Limit the use of antibiotics in your diet
Antibiotic use in human nutrition is widespread. The Food and Drug Administration recommends that people avoid using broad-spectrum antibiotics, including ianamivir and ianamifine, in combination with food or drink during daylight hours. This advice is based on concerns about increased antibiotic resistance. While it is certainly important to reduce the use of antibiotics in our daily lives, it is counterproductive to go further and use them in food.
Avoid the acquisition of new antibiotic-resistant organisms
It is critical to identify and contain emerging antibiotic-resistance issues before it becomes a larger problem. The best approach is to discuss the issue with your health care practitioner and work toward eliminating it once it is identified. Advancements in bacteriology, biochemistry, and synthetic biology have made it possible to identify and isolate new antibiotic-resistant organisms. Thus far, it has been possible to identify only seven active bacterial species in the United States that areafety hazards. Although it is important to identify and eliminate these threats, increased attention must be paid to the acquisition of new antibiotic-resistant organisms.

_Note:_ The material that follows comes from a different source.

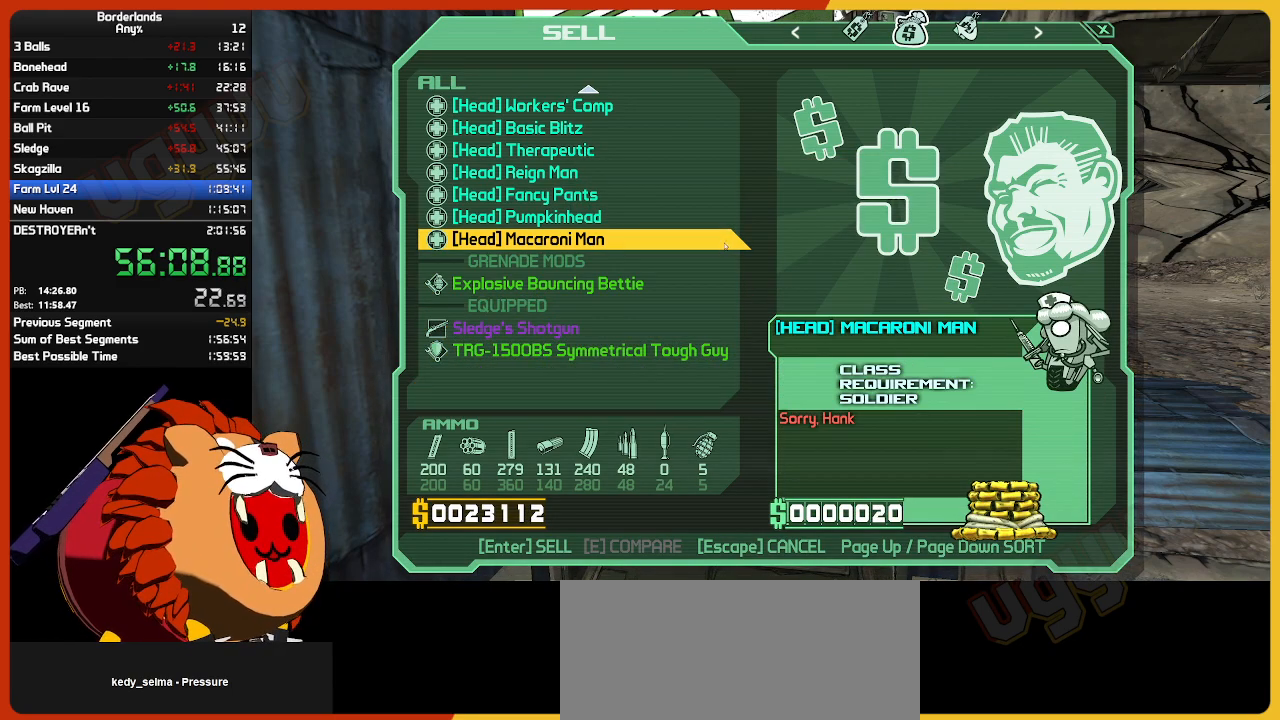
{"keys": ["return"], "mouse": [], "mouse_move": "still", "events": [[450, "return", "down"]]}
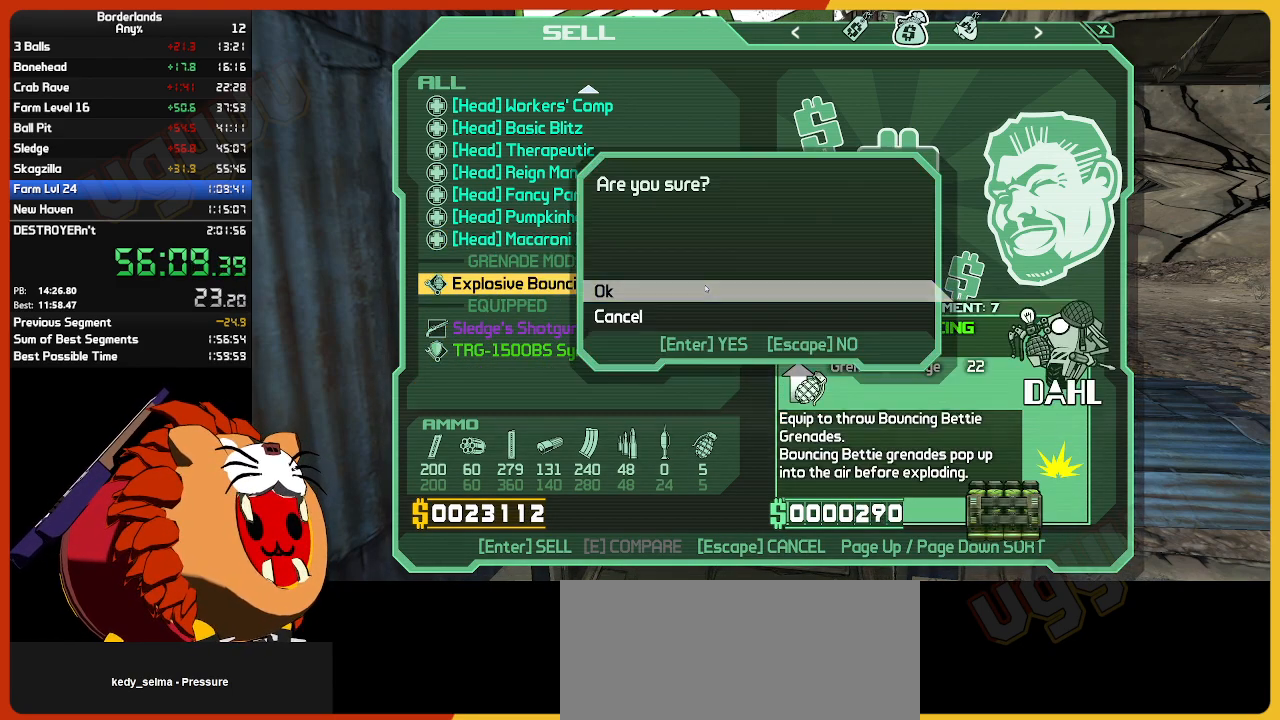
{"keys": [], "mouse": [], "mouse_move": "up-right", "events": [[34, "return", "up"], [84, "return", "down"], [184, "return", "up"]]}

Keep your food supply stable
A rising number of consumers are turning to self-made food as an affordable and convenient source of energy. This trend is expected to continue, and food production will continue to rise, as population growth and a need for more energy and fresh fruit and vegetables grows. The demand for high-quality, high-volume food is forecast to remain strong. Food, once one of our most important sources of energy, has become more problematic as individuals increasingly consume more food. The growing number of people who are consuming more than was formerly achievable has created a potential for food shortages. There is therefore a need to proactively manage our available food supplies to ensure food security. Food insecurity is one of the most important aspects of anti-pandemic nutrition and can lead to significant medical, productivity, and economic losses.
The Salmonella pandemic has tested our mettle as food and medical professionals. We have come to appreciate that eating only one meal a day is not the solution to our nutritional problems. We must eat a balanced diet and also consume other forms of health and nutrition services. The best way to protect yourself from the onslaught of new and emerging food-borne illnesses is to be specific about what you are eating. Keeping your food supply stable will help you avoid the acquisition of new antibiotic-resistant organisms and provide the nutrients you need for a healthy body.